Second, it is important to understand that, assuming Poiseuille flow, the changes in conductance of an airway are proportional to the square of the changes in luminal area (G = A2/8lμπ, where G is conductance, l is the length of the airway, μ is air viscosity, and A is area). Therefore, in the presence of smooth muscle-mediated airway constriction, smaller will be the initial airway caliber, smaller will be the change in conductance caused by any given airway dilation. In other words, based on this non-linear relationship between airway caliber and airflow conductance, interventions causing bronchoconstriction will tend to decrease distensibility, while the ones causing dilatation will tend to increase distensibility. In fact, when the data are reanalyzed in terms of normalized distensibility \(\left[ {\left( {{{1} \mathord{\left/ {\vphantom {{1} {G_{N} }}} \right. \kern-0pt} {G_{N} }}} \right)*{{\Delta G_{N} } \mathord{\left/ {\vphantom {{\Delta G_{N} } {\Delta P}}} \right. \kern-0pt} {\Delta P}}} \right]\) instead of distensibility (ΔGNP), the effect of mouse strain is preserved but the effect of methacholine is lost (Suppl.
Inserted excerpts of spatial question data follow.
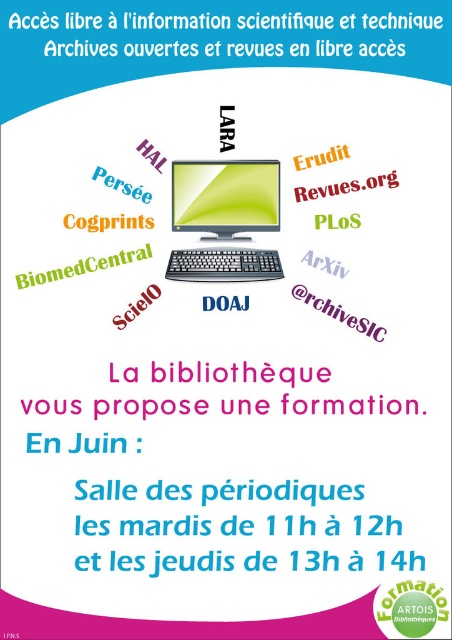
Question: Which point is farther from the camera taking this photo?

Choices:
 (A) (196, 180)
 (B) (199, 275)
 (C) (55, 269)

Answer: (A)

Question: Where is black plastic keyboard at center located in relation to green matte biomedcentral at center in the image?

Choices:
 (A) left
 (B) right

Answer: (B)

Question: Can you confirm if black plastic keyboard at center is smaller than green matte biomedcentral at center?

Choices:
 (A) no
 (B) yes

Answer: (A)

Question: Which point is closer to the camera?

Choices:
 (A) green matte biomedcentral at center
 (B) matte black monitor at center
 (C) black plastic keyboard at center
 (D) white paper at upper center

Answer: (C)

Question: Is white paper at upper center wider than green matte biomedcentral at center?

Choices:
 (A) no
 (B) yes

Answer: (B)

Question: Based on their relative distances, which object is farther from the matte black monitor at center?

Choices:
 (A) white paper at upper center
 (B) black plastic keyboard at center

Answer: (A)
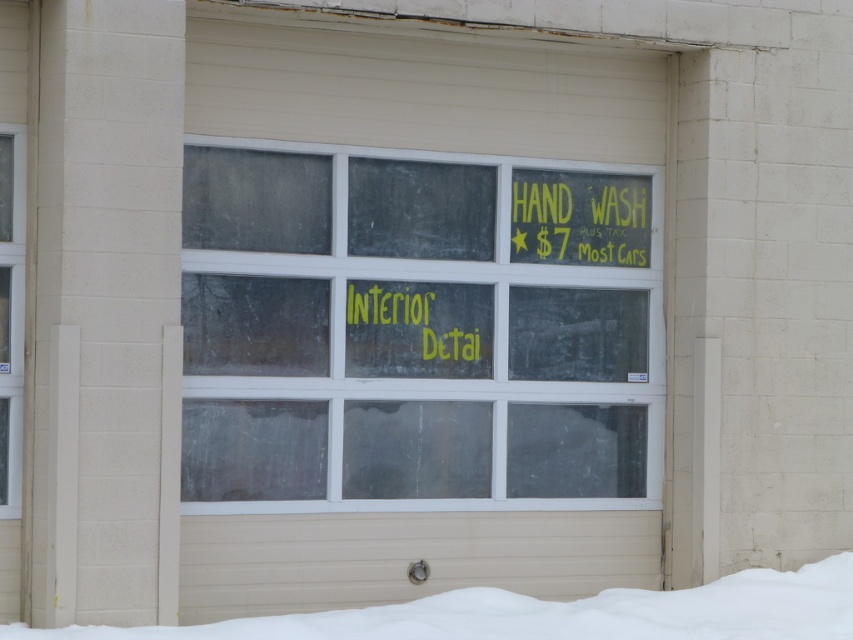
Looking at this image, who is positioned more to the left, white fluffy snow at bottom or clear glass door at left?

From the viewer's perspective, clear glass door at left appears more on the left side.

Is point (62, 636) positioned behind point (21, 397)?

That is False.

What are the coordinates of `white fluffy snow at bottom` in the screenshot? It's located at (555, 612).

Between white fluffy snow at bottom and yellow chalkboard sign at upper right, which one has more height?

Standing taller between the two is yellow chalkboard sign at upper right.

Consider the image. Is white fluffy snow at bottom positioned at the back of yellow chalkboard sign at upper right?

That is False.

Who is more distant from viewer, (415, 614) or (614, 243)?

The point (614, 243) is behind.

The height and width of the screenshot is (640, 853). Identify the location of white fluffy snow at bottom. (555, 612).

Between transparent glass window at center and white fluffy snow at bottom, which one appears on the left side from the viewer's perspective?

From the viewer's perspective, transparent glass window at center appears more on the left side.

Does point (236, 348) come in front of point (827, 579)?

That is True.

This screenshot has width=853, height=640. Find the location of `transparent glass window at center`. transparent glass window at center is located at coordinates (416, 330).

Locate an element on the screen. This screenshot has height=640, width=853. transparent glass window at center is located at coordinates (416, 330).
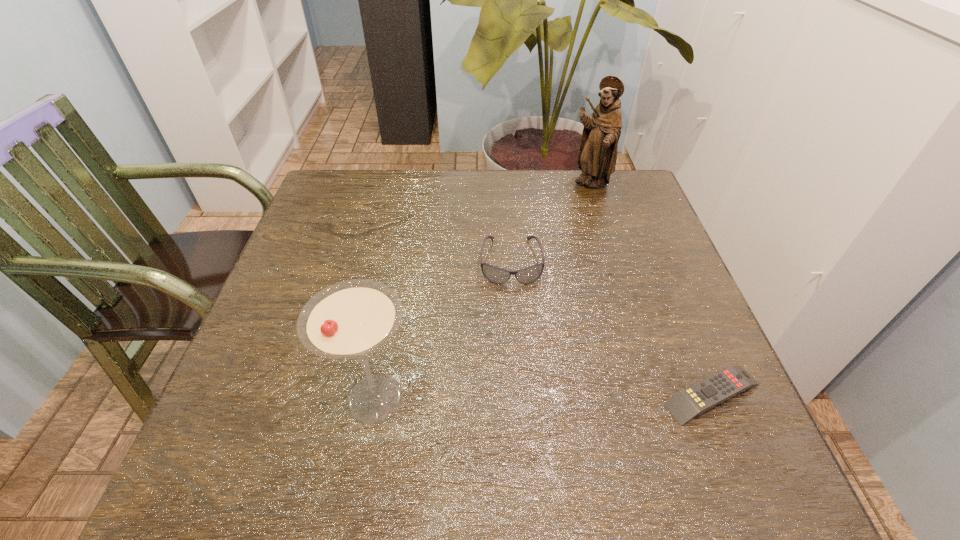
Image resolution: width=960 pixels, height=540 pixels. I want to click on object that ranks as the second closest to the martini, so click(712, 391).

This screenshot has height=540, width=960. In order to click on free location that satisfies the following two spatial constraints: 1. on the back side of the leftmost object; 2. on the left side of the farthest object in this screenshot , I will do `click(416, 184)`.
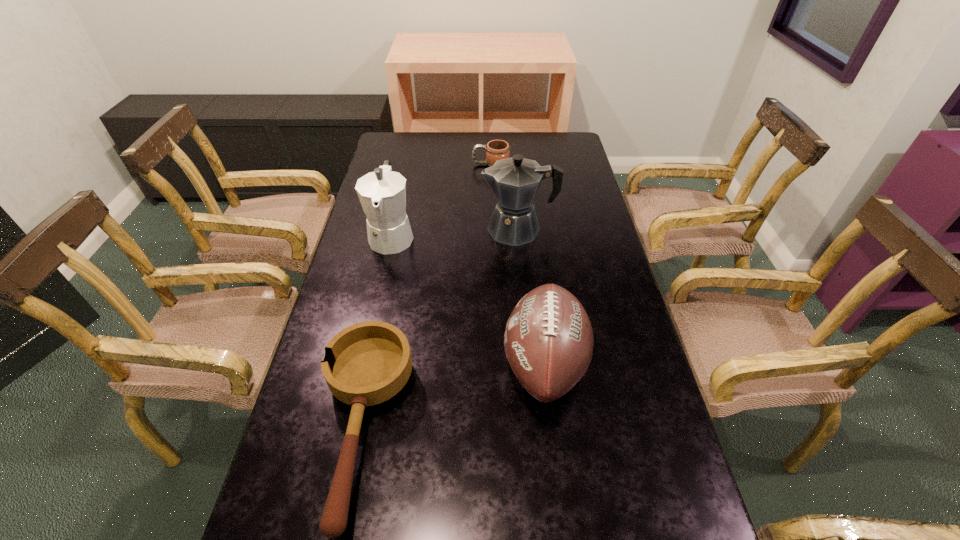
The image size is (960, 540). Identify the location of vacant space positioned 0.080m on the side of the farthest object with the handle. (452, 165).

This screenshot has height=540, width=960. In order to click on vacant space situated 0.150m on the side of the farthest object with the handle in this screenshot , I will do coord(434,165).

You are a GUI agent. You are given a task and a screenshot of the screen. Output one action in this format:
    pyautogui.click(x=<x>, y=<y>)
    Task: Click on the object that is at the far edge
    The width and height of the screenshot is (960, 540).
    Given the screenshot: What is the action you would take?
    pyautogui.click(x=496, y=150)

Locate an element on the screen. The height and width of the screenshot is (540, 960). object present at the left edge is located at coordinates (382, 193).

Where is `coffeepot that is at the right edge`? The height and width of the screenshot is (540, 960). coffeepot that is at the right edge is located at coordinates (515, 181).

Where is `football (American) located at the right edge`? The image size is (960, 540). football (American) located at the right edge is located at coordinates (548, 340).

In the image, there is a desktop. At what (x,y) coordinates should I click in order to perform the action: click on free space at the far edge. Please return your answer as a coordinate pair (x, y). Image resolution: width=960 pixels, height=540 pixels. Looking at the image, I should click on (488, 135).

Find the location of a particular element. Image resolution: width=960 pixels, height=540 pixels. free space at the left edge is located at coordinates (366, 244).

Where is `vacant area at the right edge`? The width and height of the screenshot is (960, 540). vacant area at the right edge is located at coordinates (595, 248).

In the image, there is a desktop. At what (x,y) coordinates should I click in order to perform the action: click on vacant region at the far left corner. Please return your answer as a coordinate pair (x, y). This screenshot has height=540, width=960. Looking at the image, I should click on (388, 134).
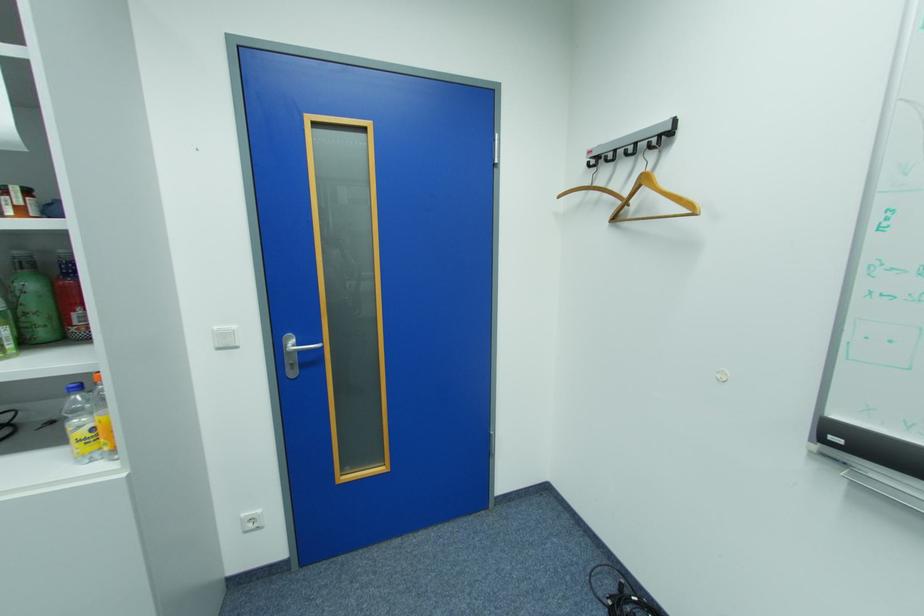
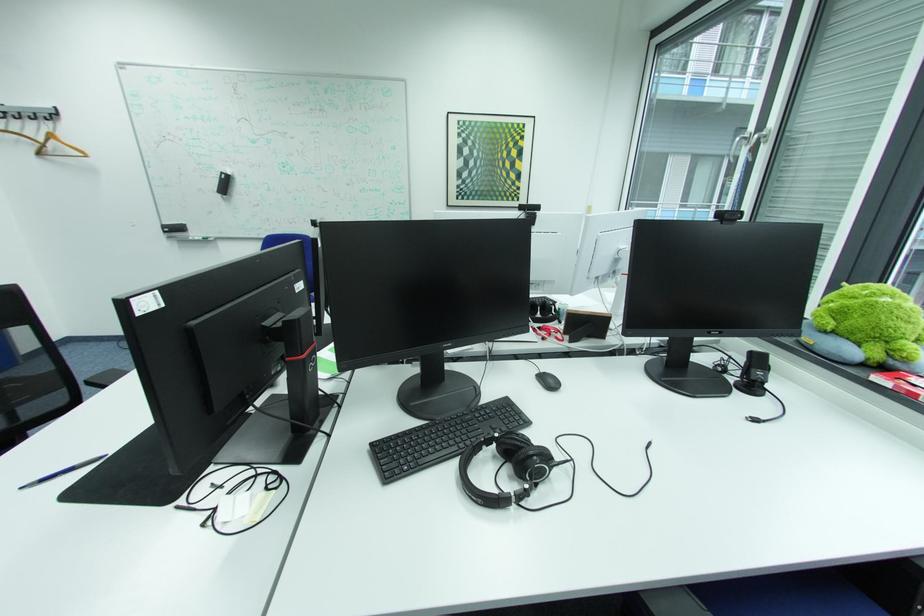
Locate, in the second image, the point that corresponds to the point at 624,220 in the first image.

(49, 153)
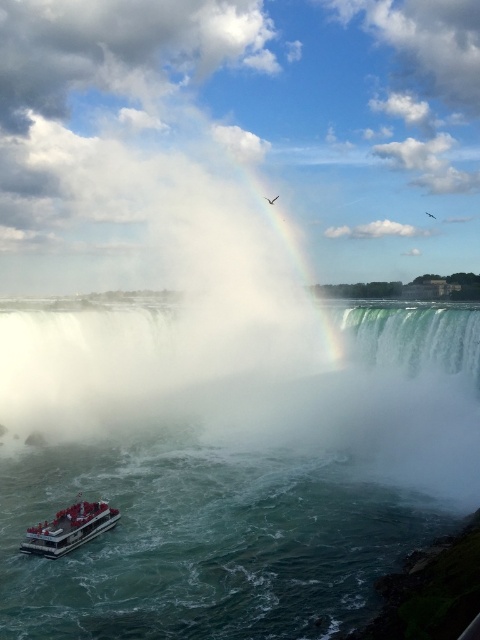
Who is positioned more to the right, clear water at lower left or white plastic boat at lower left?

Positioned to the right is clear water at lower left.

From the picture: Is clear water at lower left closer to the viewer compared to white plastic boat at lower left?

Yes, it is in front of white plastic boat at lower left.

Is point (249, 612) less distant than point (83, 540)?

Yes.

Where is `clear water at lower left`? This screenshot has height=640, width=480. clear water at lower left is located at coordinates (257, 497).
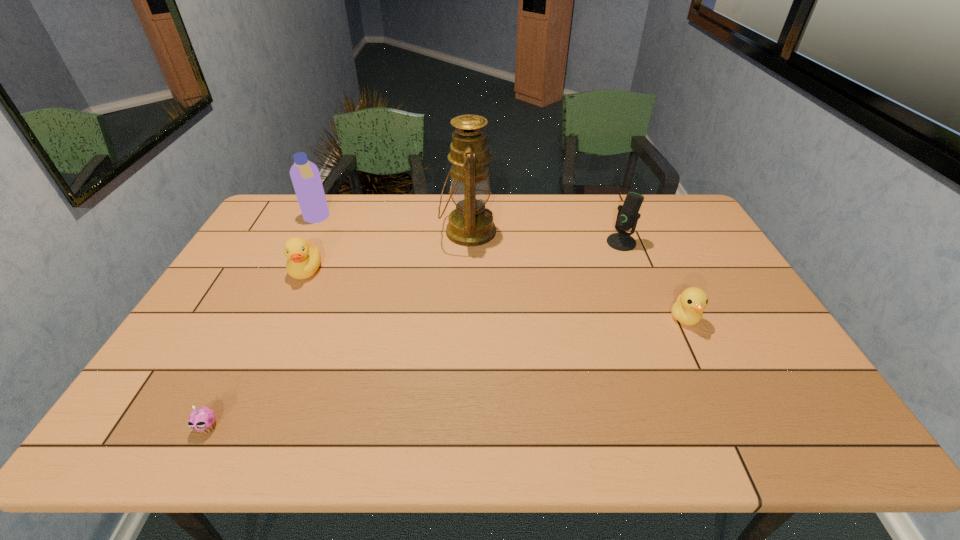
Identify the location of cupcake present at the left edge. (202, 419).

Locate an element on the screen. The height and width of the screenshot is (540, 960). object located at the far left corner is located at coordinates (305, 176).

Where is `object that is positioned at the near left corner`? object that is positioned at the near left corner is located at coordinates (202, 419).

Locate an element on the screen. free space at the far edge is located at coordinates click(623, 201).

In the image, there is a desktop. Where is `vacant space at the near edge`? Image resolution: width=960 pixels, height=540 pixels. vacant space at the near edge is located at coordinates (658, 410).

In the image, there is a desktop. Identify the location of blank space at the left edge. (217, 356).

Image resolution: width=960 pixels, height=540 pixels. In order to click on free spot at the right edge of the desktop in this screenshot , I will do `click(690, 234)`.

At what (x,y) coordinates should I click in order to perform the action: click on free space that is in between the oil lamp and the shampoo. Please return your answer as a coordinate pair (x, y). This screenshot has height=540, width=960. Looking at the image, I should click on (393, 225).

Find the location of a particular element. This screenshot has height=540, width=960. vacant area that lies between the fourth farthest object and the fourth object from left to right is located at coordinates (387, 251).

Find the location of a particular element. vacant area that lies between the third object from right to left and the farther duck is located at coordinates (387, 251).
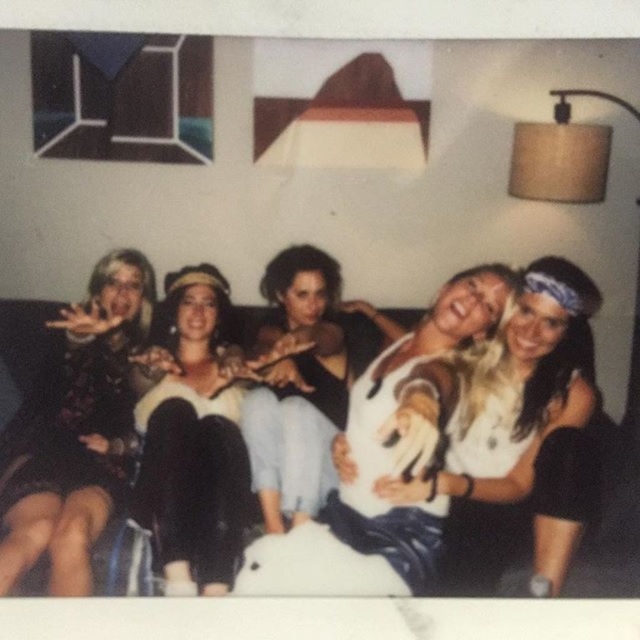
Who is positioned more to the left, black velvet dress at center or matte black sweater at center?

From the viewer's perspective, black velvet dress at center appears more on the left side.

Measure the distance between black velvet dress at center and camera.

The distance of black velvet dress at center from camera is 38.49 inches.

Which is in front, point (164, 532) or point (323, 397)?

Point (164, 532)

At what (x,y) coordinates should I click in order to perform the action: click on black velvet dress at center. Please return your answer as a coordinate pair (x, y). The width and height of the screenshot is (640, 640). Looking at the image, I should click on [x=193, y=442].

Does white fabric at center have a lesser height compared to matte floral dress at left?

Yes, white fabric at center is shorter than matte floral dress at left.

Does point (337, 449) come behind point (80, 500)?

Yes, point (337, 449) is farther from viewer.

At what (x,y) coordinates should I click in order to perform the action: click on white fabric at center. Please return your answer as a coordinate pair (x, y). Image resolution: width=640 pixels, height=640 pixels. Looking at the image, I should click on (518, 428).

Can you confirm if white fabric at center is bigger than white cotton shirt at center?

Correct, white fabric at center is larger in size than white cotton shirt at center.

Which is more to the left, white fabric at center or white cotton shirt at center?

Figs. 3, 4).

These confounding phenomena also have important implications. They imply that a change in distensibility does not always reflect a structural change in the mechanical properties of the airway wall, especially when it is triggered by a bronchoactive substance that either constricts or dilates airways. Nonetheless, airway distensibility was significantly decreased by methacholine in the present study. This result is consistent with Kelly and coworkers [13], showing that a bronchodilator drug actually exerted the opposite effect of methacholine in asthmatic individuals, effectively increasing airway distensibility. Kelly et al. [13] have also demonstrated that the effect of smooth muscle on airway distensibility is mainly perceived at low lung volumes (residual volume and FRC), which is about the range of lung volumes wherein airway distensibility was tested in the present study. This consistency between mice and humans regarding the contribution of smooth muscle reinforces the translational relevance of mouse studies on airway distensibility.

Conclusion

Airway distensibility can be measured quickly in mice using oscillometry. It can also be measured twice in the same mouse with high reproducibility. The method was used herein to compare airway distensibility between sexes and two mouse strains. Airways of BALB/c mice were more distensible than C57BL/6 mice, and sex also affected distensibility in a mouse strain-dependent manner. Interpreting the role of smooth muscle contraction on airway distensibility is not as straightforward. Yet, in the range of low lung volumes wherein it was measured in the present study, airway constriction induced by the contraction of smooth muscle decreased airway distensibility. The method is now ready to be used for monitoring the progression of alterations in the mechanical properties of the airway wall in mouse models of respiratory diseases, as well as for testing the efficacy of novel treatments that aim at preventing or reversing these alterations by acting on airway wall remodeling, surface tension, or smooth muscle contraction.